The key to the whole program is the scipy function `minimize`. It is a regular optimization function and more information about it can be found [here](https://docs.scipy.org/doc/scipy/reference/generated/scipy.optimize.minimize.html).

**Note:** the method can be a lot of different options, all different mathematical optimization techniques.


#### Questions:
1. If everything is working, we would expect more accurate $\mu^*$ and $\sigma^*$ predictions with more random samples. Think about why this is.
2. What happens when the initial parameter guesses are extremely off? What about when they're extremely close? How does this impact the number of samples?
3. Break down each line in the `gaussian` function. Knowing what you know about MLE, what do you think the function `stats.norm.logpdf` does?

In [None]:
from scipy import stats
import numpy as np
from scipy.optimize import minimize
np.random.seed(1)

# Define the true parameters for Logistic distribution
samples = 100
mu = 2
s = 1.5

# Generate sample data from Logistic distribution
sample_data = np.random.logistic(loc=mu, scale=s, size=samples)


# Negative log likelihood function for Logistic distribution
def logistic_nll(params):
    mean, scale = params[0], params[1]

    if scale <= 0:  # Ensure scale parameter remains positive
        return np.inf

    # Calculate negative log likelihood
    nll = -np.sum(stats.logistic.logpdf(sample_data, loc=mean, scale=scale))

    return nll


# Initial parameter guess
initParams = [1, 1]

# Perform MLE using scipy.optimize.minimize
results = minimize(logistic_nll, initParams, method='Nelder-Mead')

# Extract estimated parameters
mu_est, s_est = results.x

print('Estimated Parameters:')
print(f'mean*  = {mu_est:.3f}, scale*  = {s_est:.3f}')
print('True Parameters:')
print(f'mean   = {mu:.3f}, scale   = {s:.3f}')

In [None]:
import matplotlib.pyplot as plt

# Plot the logistic distribution fit
x = np.linspace(min(sample_data), max(sample_data), 100)
y = stats.logistic.pdf(x, loc=mu, scale=s)  # True logistic distribution

# Histogram of the sample data
num_bins = 20
plt.hist(sample_data, bins=num_bins, density=True,
         alpha=0.6, label="Sampled Data")

# Plot the true logistic distribution
plt.plot(x, y, label="True Logistic PDF", linewidth=2)

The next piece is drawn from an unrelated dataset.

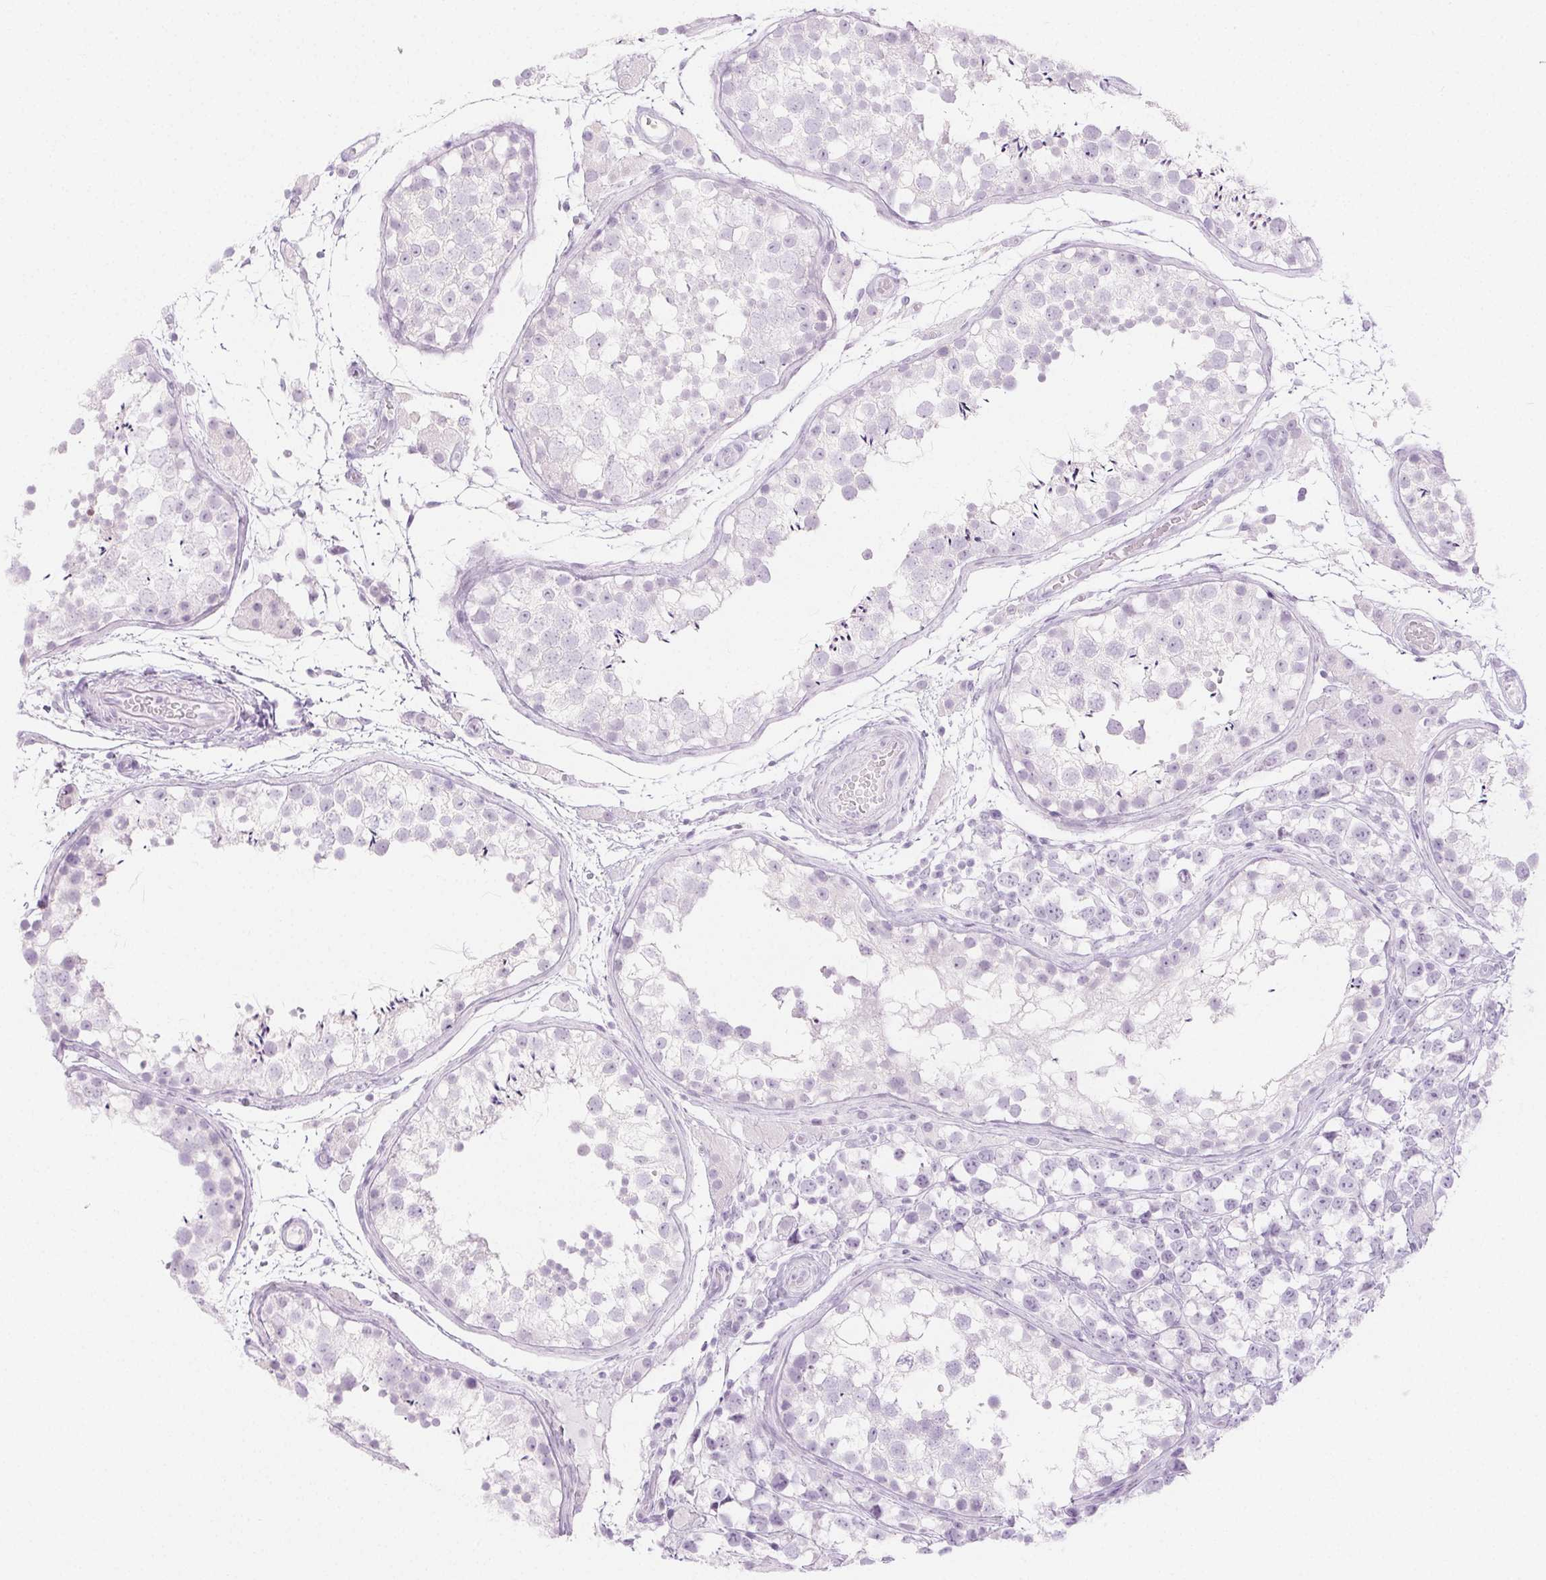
{"staining": {"intensity": "negative", "quantity": "none", "location": "none"}, "tissue": "testis", "cell_type": "Cells in seminiferous ducts", "image_type": "normal", "snomed": [{"axis": "morphology", "description": "Normal tissue, NOS"}, {"axis": "morphology", "description": "Seminoma, NOS"}, {"axis": "topography", "description": "Testis"}], "caption": "Immunohistochemistry photomicrograph of unremarkable testis: human testis stained with DAB reveals no significant protein staining in cells in seminiferous ducts.", "gene": "SPRR3", "patient": {"sex": "male", "age": 29}}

# Plot the estimated logistic distribution
y_est = stats.logistic.pdf(x, loc=mu_est, scale=s_est)
plt.plot(x, y_est, linestyle="dashed",
         label="Estimated Logistic PDF", linewidth=2)

plt.legend()
plt.xlabel("x")
plt.ylabel("Density")
plt.title("Logistic Distribution MLE Fit")
plt.show()

#### Answers

1. With more data, the law of large numbers ensures that the sample mean and variance converge to the true population parameters, leading to a more accurate MLE estimates for the mean and std.

2. If the initial guess is extremely far off, the optimizer will take longer to converge but also run the risk of getting stuck in a local minima, or fail. On the other hand, extremely close guesses will lead to faster convergence. The larger sample size the more robust the MLE is to poor initial guesses.

3. I assume that the stats.norm.logpdf function computes the log probability density of each point to get the log likelyhood, that can then be minimized in the scipy minimize function.